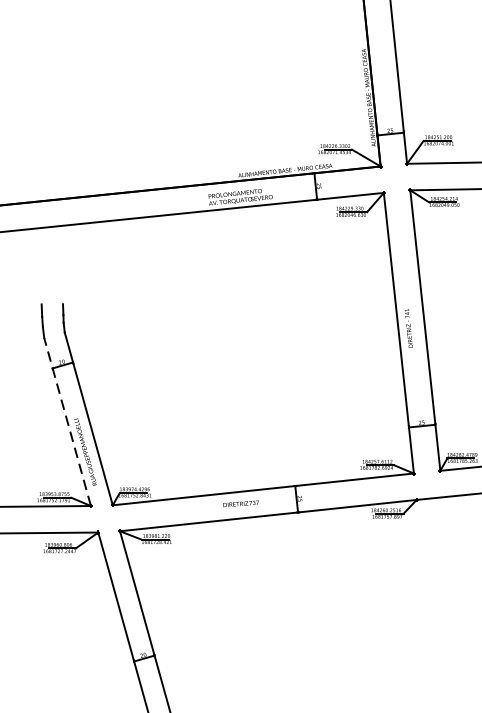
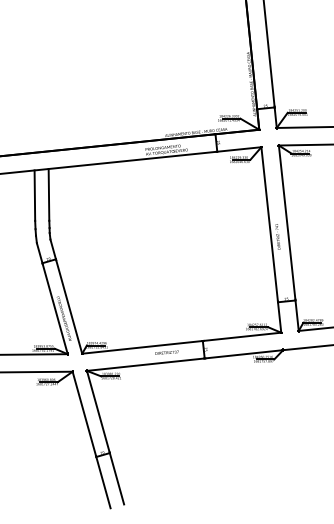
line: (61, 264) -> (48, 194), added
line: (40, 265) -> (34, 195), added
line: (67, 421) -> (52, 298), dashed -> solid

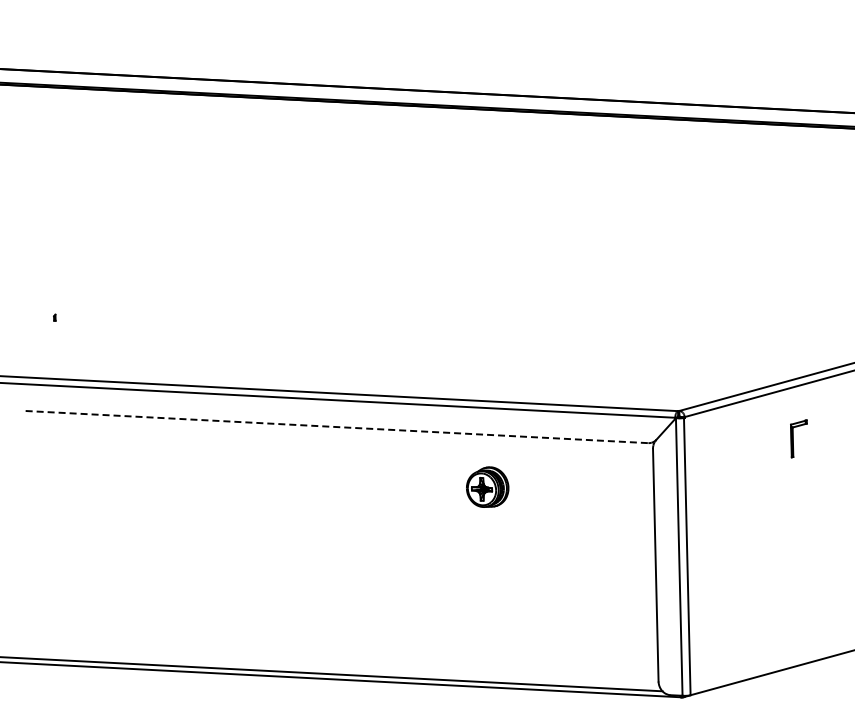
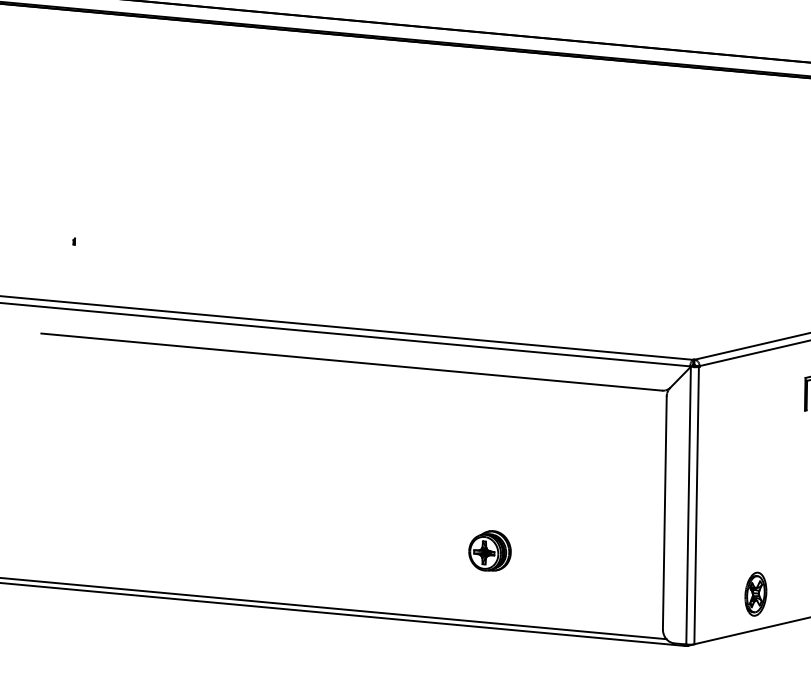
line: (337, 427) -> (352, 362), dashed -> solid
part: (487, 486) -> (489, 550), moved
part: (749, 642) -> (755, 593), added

++++++++++

Your goal
Each line that contains the string "part" should be copied from the data above.

The completed task
part: (487, 486) -> (489, 550), moved
part: (749, 642) -> (755, 593), added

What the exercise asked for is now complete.